Can you copy every one of the records below word for word, leaving out the pictures?

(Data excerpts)
-- Opening Marker --

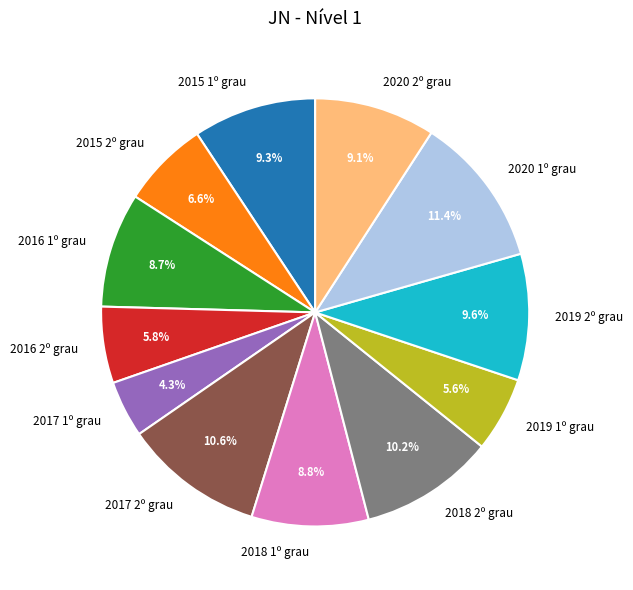

What percentage is NOT represented by 2020 1º grau?

88.6%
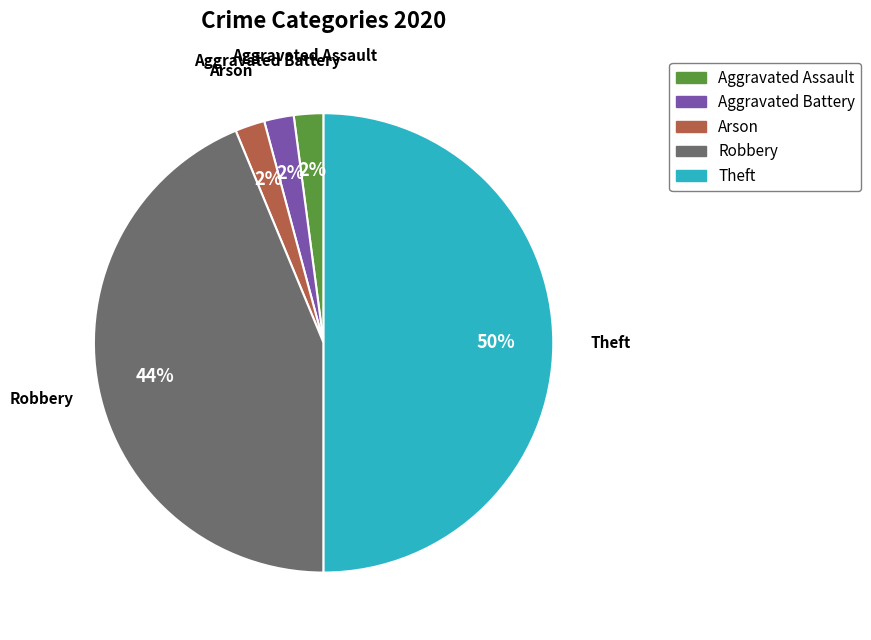

To the nearest percent, what is the average slice percentage?

20%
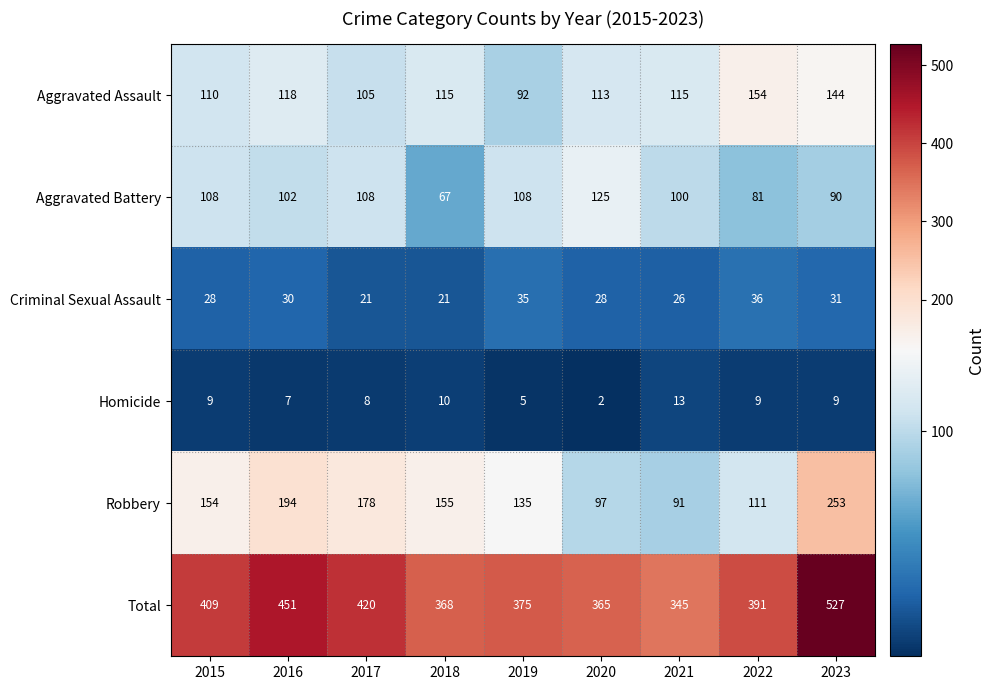

What is the sum of all Homicide values?

72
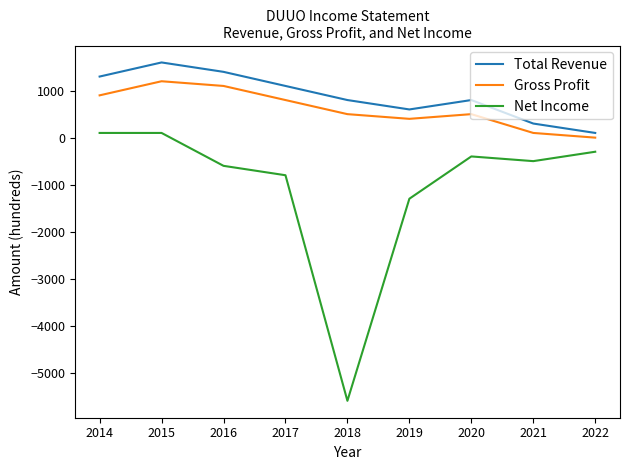

Does the chart have visible grid lines?

No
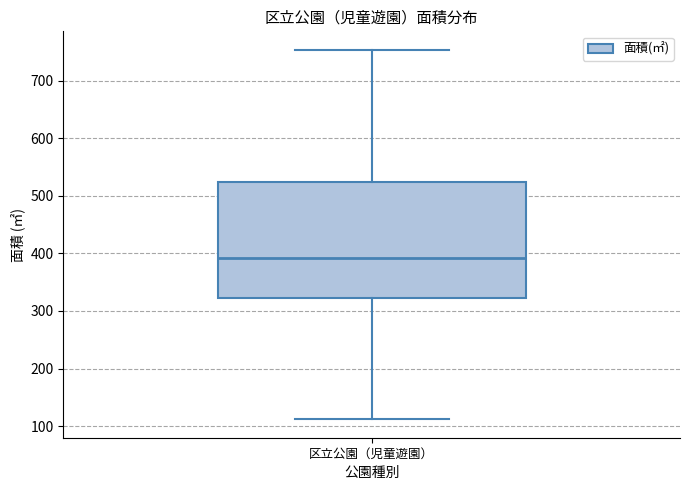

Read this box plot against the y-axis: the position of the median line, the range covered by the box, and the ends of both whiskers. The values are not printed on the chart, so give them approximately, as read against the axis.

median 390, box 320 to 520, whiskers 110 to 750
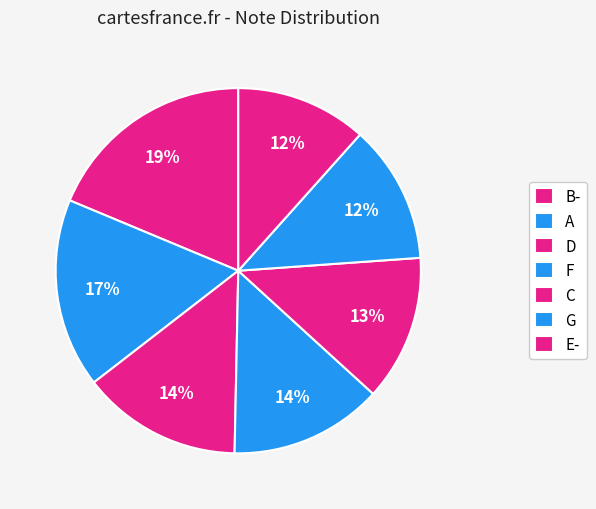

How many segments does this pie chart have?

7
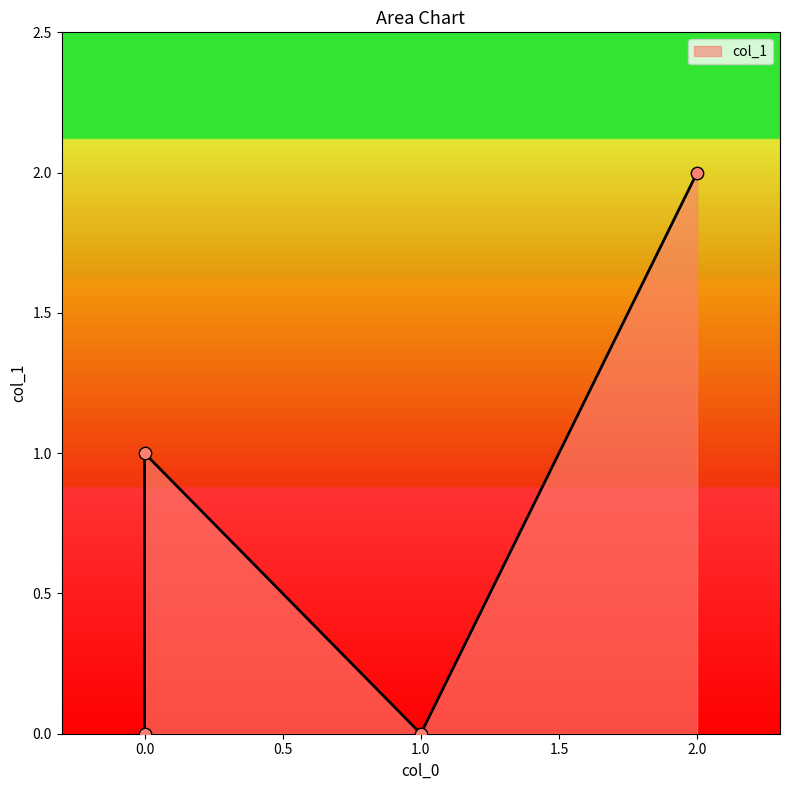

What is the ratio of the value at 0 to the value at 2?

0.5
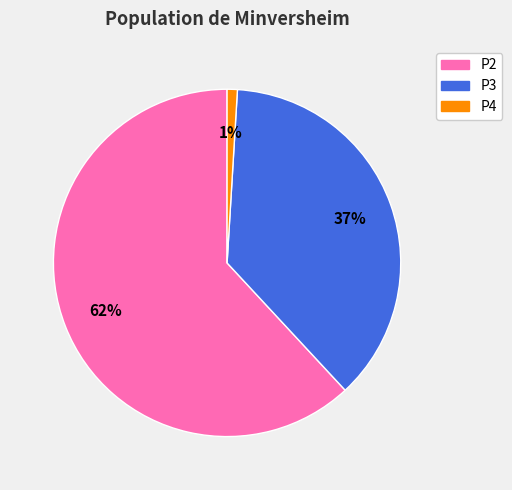

Rank the categories by value from highest to lowest.

P2, P3, P4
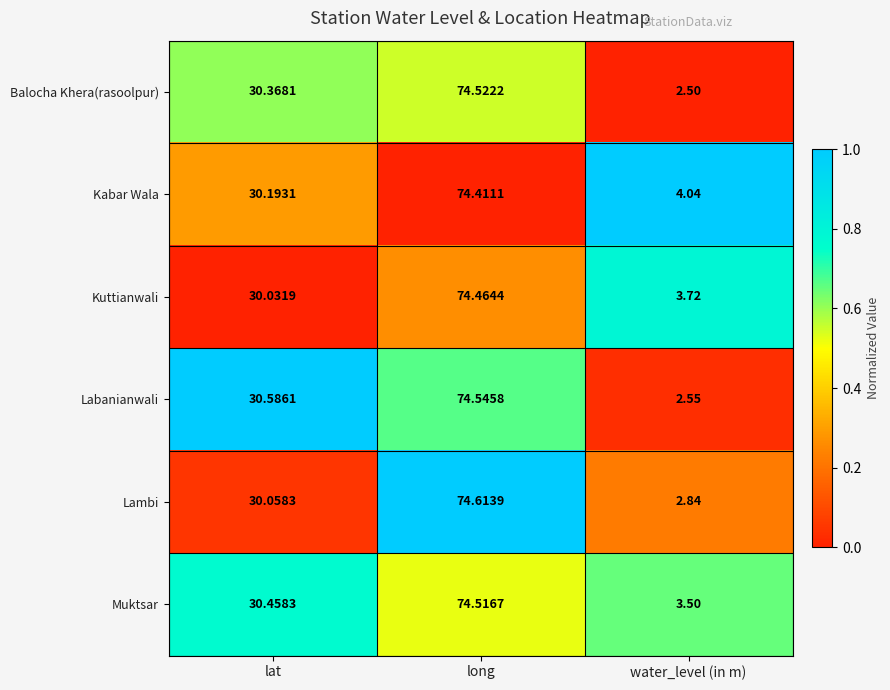

At which label does Kabar Wala first exceed 30?

lat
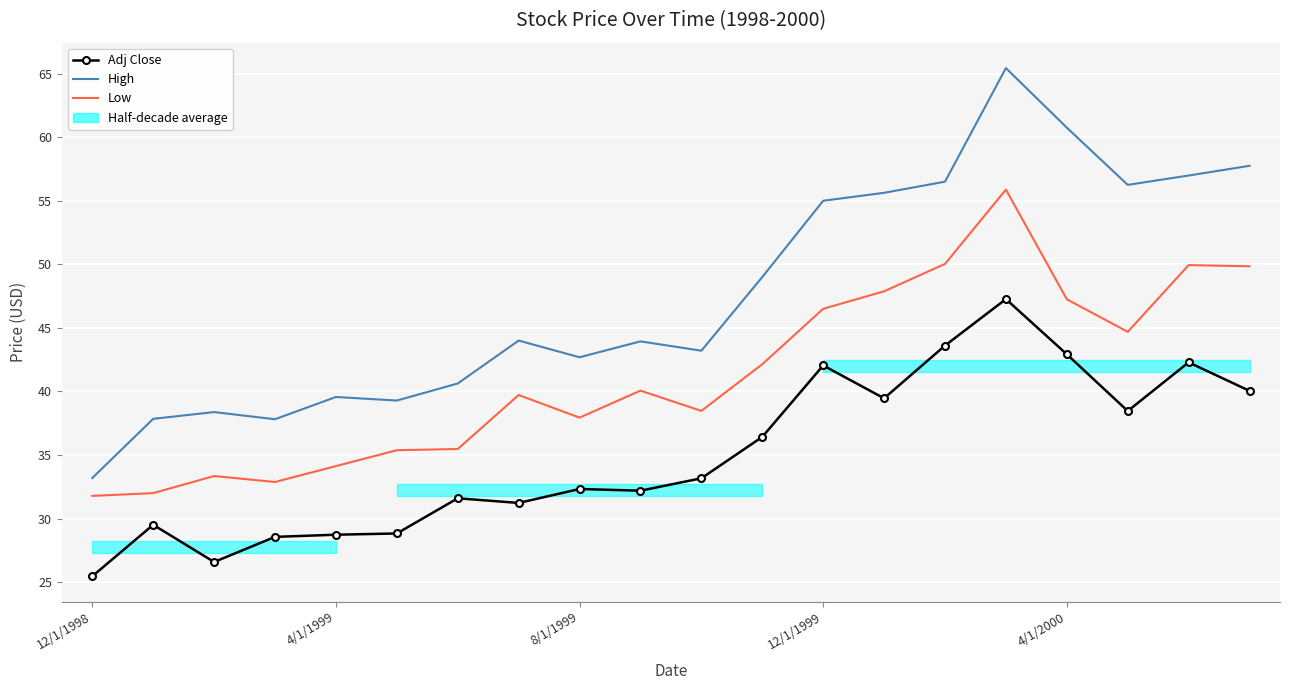

Which series has the largest range (max minus min)?

High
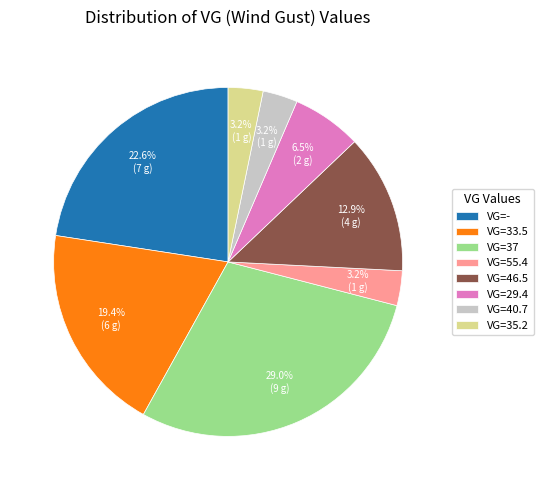

How many slices are in this pie chart?

8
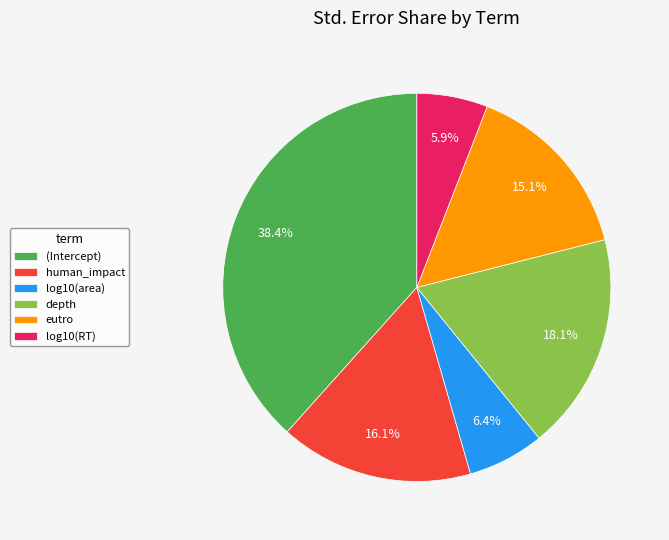

True or false: depth accounts for 23% of the total.

False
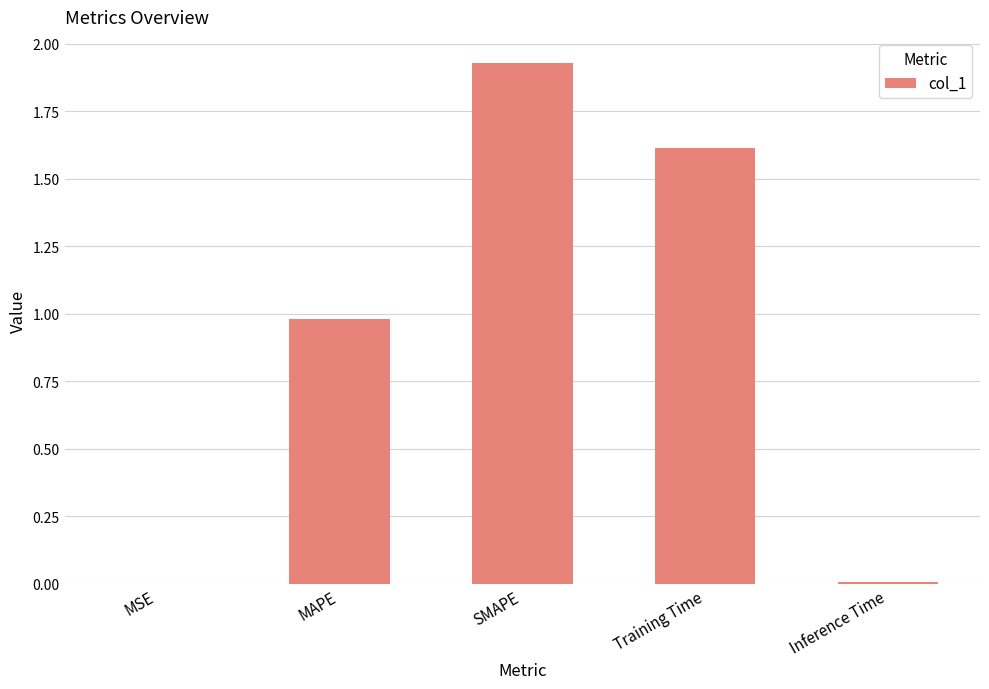

Which has a higher value, MAPE or Training Time?

Training Time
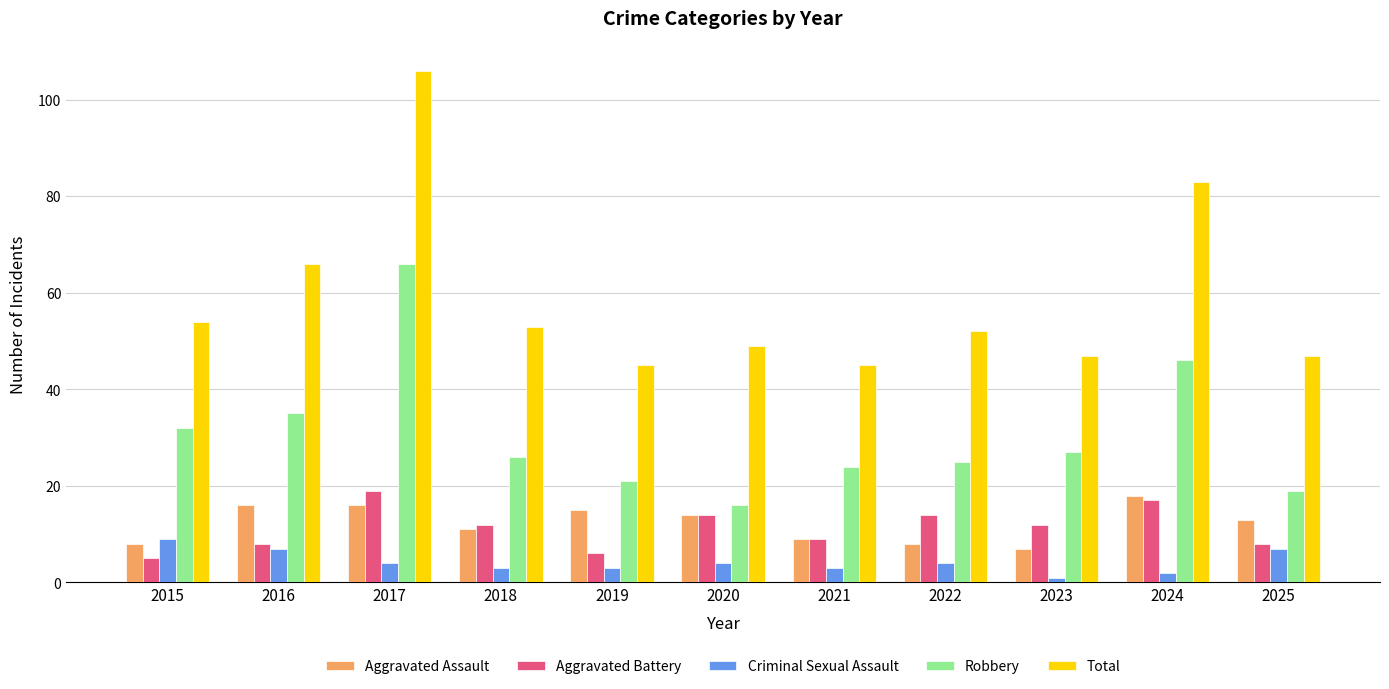

The value of Total at 2016 is 23. True or false?

False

-- Closing Marker --

* _Answer box_
What percentage is NOT represented by 2020 1º grau?

88.6%

To the nearest percent, what is the average slice percentage?

20%

What is the sum of all Homicide values?

72

Does the chart have visible grid lines?

No

Read this box plot against the y-axis: the position of the median line, the range covered by the box, and the ends of both whiskers. The values are not printed on the chart, so give them approximately, as read against the axis.

median 390, box 320 to 520, whiskers 110 to 750

How many segments does this pie chart have?

7

What is the ratio of the value at 0 to the value at 2?

0.5

Rank the categories by value from highest to lowest.

P2, P3, P4

At which label does Kabar Wala first exceed 30?

lat

Which series has the largest range (max minus min)?

High

How many slices are in this pie chart?

8

True or false: depth accounts for 23% of the total.

False

Which has a higher value, MAPE or Training Time?

Training Time

The value of Total at 2016 is 23. True or false?

False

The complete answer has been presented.